Just apply all configurations detailed above but "ceph mon enable_stretch_mode dc3pve1 stretch_rule datacenter".
Manual map datastores :
- "stretched_pool" with dc1 and dc2 nodes
- "dc1_pool" with dc1 nodes
- "dc2_pool" with dc2 nodes
Create 3 ha groups :
- "stretched_group" with dc1 and dc2 nodes
- "dc1_group" with dc1 nodes checking "restricted"
- "dc2_group" with dc2 nodes checking "restricted"
Checking restricted prevents HA from restarting VMs on alive nodes which are not mapped with the original datastore.
Obviously, witness node must not be part of any datastore nor ha group mapping.

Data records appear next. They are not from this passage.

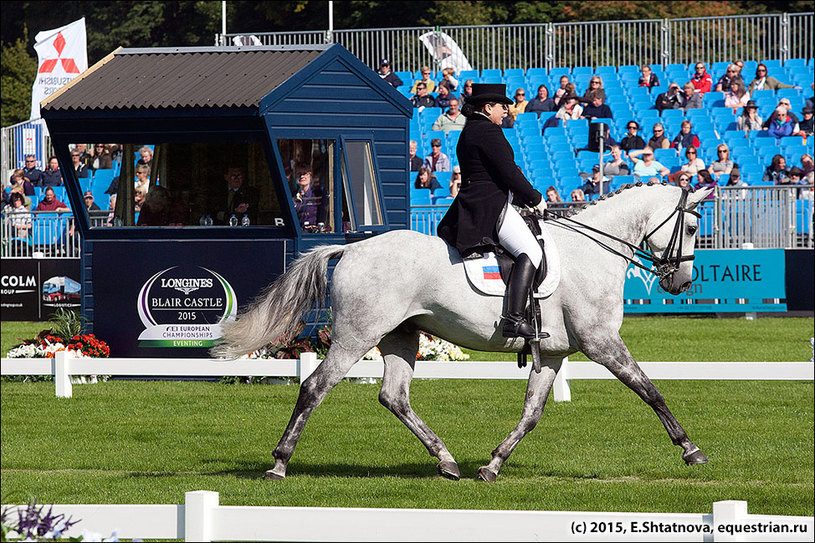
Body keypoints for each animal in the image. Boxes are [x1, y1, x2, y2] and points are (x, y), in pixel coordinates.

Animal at [212, 184, 712, 484]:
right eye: (690, 226)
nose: (682, 282)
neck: (592, 251)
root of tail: (351, 248)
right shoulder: (601, 343)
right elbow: (649, 389)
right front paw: (690, 449)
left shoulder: (553, 354)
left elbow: (531, 413)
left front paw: (492, 464)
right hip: (358, 334)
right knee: (315, 386)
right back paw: (279, 463)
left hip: (400, 336)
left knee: (394, 396)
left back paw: (447, 460)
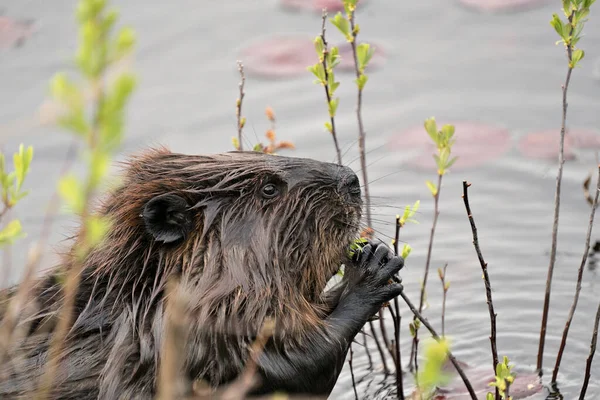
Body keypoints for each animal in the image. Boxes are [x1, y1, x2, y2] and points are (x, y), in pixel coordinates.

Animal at [0, 150, 406, 400]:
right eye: (268, 188)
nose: (351, 181)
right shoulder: (201, 335)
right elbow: (295, 362)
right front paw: (369, 274)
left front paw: (376, 252)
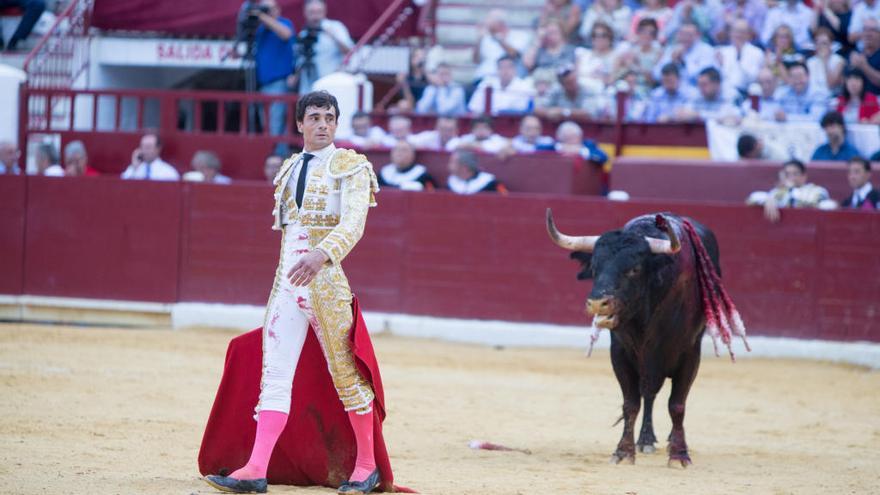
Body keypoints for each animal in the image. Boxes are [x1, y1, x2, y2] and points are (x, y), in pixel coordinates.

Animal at [548, 209, 744, 468]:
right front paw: (623, 452)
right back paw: (646, 439)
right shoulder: (620, 353)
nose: (598, 303)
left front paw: (679, 454)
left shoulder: (690, 353)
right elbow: (632, 403)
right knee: (648, 393)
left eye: (634, 269)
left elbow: (677, 405)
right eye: (595, 268)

Hence, losing dc1 will restart all vms within "stretched_group" on dc2 and will leave vms within "dc1_group" as failed. When dc1 come back alive, you'll need to switch from started to disabled then switch back to started on resource ha for every previously failed vm since ha may have exhausted "max restart" counter.
Please note that for a long (few hours) datacenter outage, automatic ceph rebuild didn't work, complaining dc1 osds are down. I had to manually restart each failed osd through CLI (systemctl restart ceph-osd@*.service) . Hitting restart osd button on GUI didn't have any effect.
 
Hmm.. what would your pools settings be then? 4/2 for the stretched one?
Problem would be that you might end up with only one replica at the other DC there (so IO block until recovery?), unless you actually set it down to 4/1...

Also, I may be wrong, but in that scenario, you could have monitors at dc1 connecting to OSDs at dc2, over your datacenter link, wouldn't you?